- _EXERCISE 1_
Rewrite the wage subsidy thread from "Employer should not" to "should seek clarification.", putting "supplementary payments" in place of "top-up payments".
- _EXERCISE 2_
In the wage subsidy thread, what level of net pay did the company say its top-up would bring employees to?

- _TEXT PASSAGE_
__________

# Wages Subsidy - Adjustment



## SCA911 (8 Jun 2020)

My husbands company is availing of this subsidy.  All was explained by company but there is one thing that seems peculiar.  The company stated that they would be topping up the payment to bring the net pay of employees in line with Jan & Feb take home pay.  They also said there would be a negative adjustment on the payslip as the subsidy was not being taxed and so that take home pay would be in line with previous months take home pay.  I understand that Revenue has stated that the subsidy is not being taxed at source for now but that a review of a persons liabilities would take place at the end of the year and if there was a tax liability credits of the individual will be adjusted down in following years to account for this.  Am I right in saying that the employers decision to "adjust" pay down at source is essentially the tax liability of the individual employee therefore the employer should be paying revenue this at the time of the review?  Otherwise the employee is being hit twice with the tax liability, adjustment by employer and reduced credits by Revenue in future years.  There was never any discussion about pay reduction.  This adjustment was always declared by employer as an action to ensure take home pay was the same as previous months and went so far as to say that there was not going to be a pay cut.  Anyone else I know whose employer availed of the subsidy has had an increase in take home pay and understands that Revenue will be looking for this at the end of the year.  Any thoughts?


----------



## lughildanach (8 Jun 2020)

Employer should not make any adjustments due to tax liability, unless this is in accordance with tax credit certificate/RPN.

The whole point is that the subsidy is not being taxed at source.  If the employer tries to tweak any top-up payments in an attempt to equalise net pay, they could end up creating inequality later on down the line.  Its not up to the employer to equalise net payments, especially as these going to be taxed as gross payments later.  Are you sure that this is what the employer is doing?  Perhaps he should seek clarification.

Is it possible they are talking about changing tax credit certificates from cummulative to week 1 basis?

Is your husband still working?  If so, have his hours been reduced?  If he is still working, he is entitled to pay for hours worked without deduction, regardless of whether employer is using the subsidy scheme or not.


----------

__________

Dataset entries
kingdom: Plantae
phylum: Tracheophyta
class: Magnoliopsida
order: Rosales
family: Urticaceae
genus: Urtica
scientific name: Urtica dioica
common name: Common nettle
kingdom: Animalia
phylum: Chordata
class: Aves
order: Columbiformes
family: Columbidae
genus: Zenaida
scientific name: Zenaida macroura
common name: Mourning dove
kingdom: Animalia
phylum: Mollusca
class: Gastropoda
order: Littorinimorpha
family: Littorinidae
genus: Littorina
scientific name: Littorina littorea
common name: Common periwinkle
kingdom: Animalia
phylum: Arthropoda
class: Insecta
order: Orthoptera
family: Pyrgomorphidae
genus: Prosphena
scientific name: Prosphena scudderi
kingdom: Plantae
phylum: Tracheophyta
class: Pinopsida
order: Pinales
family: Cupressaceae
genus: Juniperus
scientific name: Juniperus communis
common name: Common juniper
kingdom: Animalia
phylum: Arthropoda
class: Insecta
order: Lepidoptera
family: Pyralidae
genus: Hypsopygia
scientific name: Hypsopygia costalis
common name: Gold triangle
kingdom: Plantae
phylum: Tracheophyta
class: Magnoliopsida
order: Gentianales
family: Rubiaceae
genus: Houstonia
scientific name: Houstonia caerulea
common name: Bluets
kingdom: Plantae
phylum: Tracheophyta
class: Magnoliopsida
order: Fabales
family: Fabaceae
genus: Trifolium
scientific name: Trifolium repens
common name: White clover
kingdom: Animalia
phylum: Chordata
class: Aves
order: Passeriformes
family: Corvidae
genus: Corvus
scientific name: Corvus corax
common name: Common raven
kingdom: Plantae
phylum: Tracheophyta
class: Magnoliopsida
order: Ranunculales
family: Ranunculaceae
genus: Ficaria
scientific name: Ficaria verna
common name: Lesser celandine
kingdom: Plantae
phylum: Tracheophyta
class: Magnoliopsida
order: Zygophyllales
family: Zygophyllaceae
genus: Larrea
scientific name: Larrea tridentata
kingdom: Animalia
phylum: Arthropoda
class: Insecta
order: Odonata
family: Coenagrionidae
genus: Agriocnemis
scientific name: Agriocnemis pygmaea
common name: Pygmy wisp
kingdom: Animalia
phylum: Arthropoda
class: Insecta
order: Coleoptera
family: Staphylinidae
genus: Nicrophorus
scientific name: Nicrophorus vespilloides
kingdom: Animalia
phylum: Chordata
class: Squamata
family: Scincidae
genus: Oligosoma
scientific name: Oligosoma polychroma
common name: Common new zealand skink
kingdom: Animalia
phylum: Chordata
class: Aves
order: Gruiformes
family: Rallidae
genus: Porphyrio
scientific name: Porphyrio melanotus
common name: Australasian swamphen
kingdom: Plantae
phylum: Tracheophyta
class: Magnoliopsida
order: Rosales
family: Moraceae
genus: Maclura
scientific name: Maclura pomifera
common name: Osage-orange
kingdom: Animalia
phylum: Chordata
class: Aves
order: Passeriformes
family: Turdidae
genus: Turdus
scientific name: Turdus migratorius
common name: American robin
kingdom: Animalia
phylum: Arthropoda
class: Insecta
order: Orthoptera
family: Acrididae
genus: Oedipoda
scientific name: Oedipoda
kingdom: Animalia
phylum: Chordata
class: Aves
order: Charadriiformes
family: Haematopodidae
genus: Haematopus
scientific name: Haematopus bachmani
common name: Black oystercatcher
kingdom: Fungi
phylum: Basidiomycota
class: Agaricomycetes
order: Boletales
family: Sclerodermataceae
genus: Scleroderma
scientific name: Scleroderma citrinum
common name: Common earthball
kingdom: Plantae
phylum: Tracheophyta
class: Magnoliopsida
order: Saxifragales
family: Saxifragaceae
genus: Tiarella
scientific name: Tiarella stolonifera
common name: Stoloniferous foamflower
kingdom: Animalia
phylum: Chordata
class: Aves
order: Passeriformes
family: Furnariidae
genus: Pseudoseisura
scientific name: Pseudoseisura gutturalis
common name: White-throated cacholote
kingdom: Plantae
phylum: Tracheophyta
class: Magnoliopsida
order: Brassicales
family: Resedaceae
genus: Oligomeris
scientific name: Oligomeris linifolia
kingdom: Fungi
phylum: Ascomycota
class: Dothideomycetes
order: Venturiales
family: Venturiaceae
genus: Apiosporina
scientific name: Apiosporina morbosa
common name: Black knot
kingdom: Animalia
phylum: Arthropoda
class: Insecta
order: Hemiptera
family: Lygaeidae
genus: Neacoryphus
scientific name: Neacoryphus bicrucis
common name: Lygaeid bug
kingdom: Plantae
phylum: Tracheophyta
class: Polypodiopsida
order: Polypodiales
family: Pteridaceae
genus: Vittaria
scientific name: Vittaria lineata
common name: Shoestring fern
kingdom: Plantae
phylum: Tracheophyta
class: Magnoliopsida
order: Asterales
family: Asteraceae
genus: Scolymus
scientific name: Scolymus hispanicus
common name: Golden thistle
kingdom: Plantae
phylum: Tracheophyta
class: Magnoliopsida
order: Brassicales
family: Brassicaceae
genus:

__________

- _EXERCISE RESULT 1_
Employer should not make any adjustments due to tax liability, unless this is in accordance with tax credit certificate/RPN.

The whole point is that the subsidy is not being taxed at source.  If the employer tries to tweak any supplementary payments in an attempt to equalise net pay, they could end up creating inequality later on down the line.  Its not up to the employer to equalise net payments, especially as these going to be taxed as gross payments later.  Are you sure that this is what the employer is doing?  Perhaps he should seek clarification.

- _EXERCISE RESULT 2_
Net pay in line with their January and February take-home pay.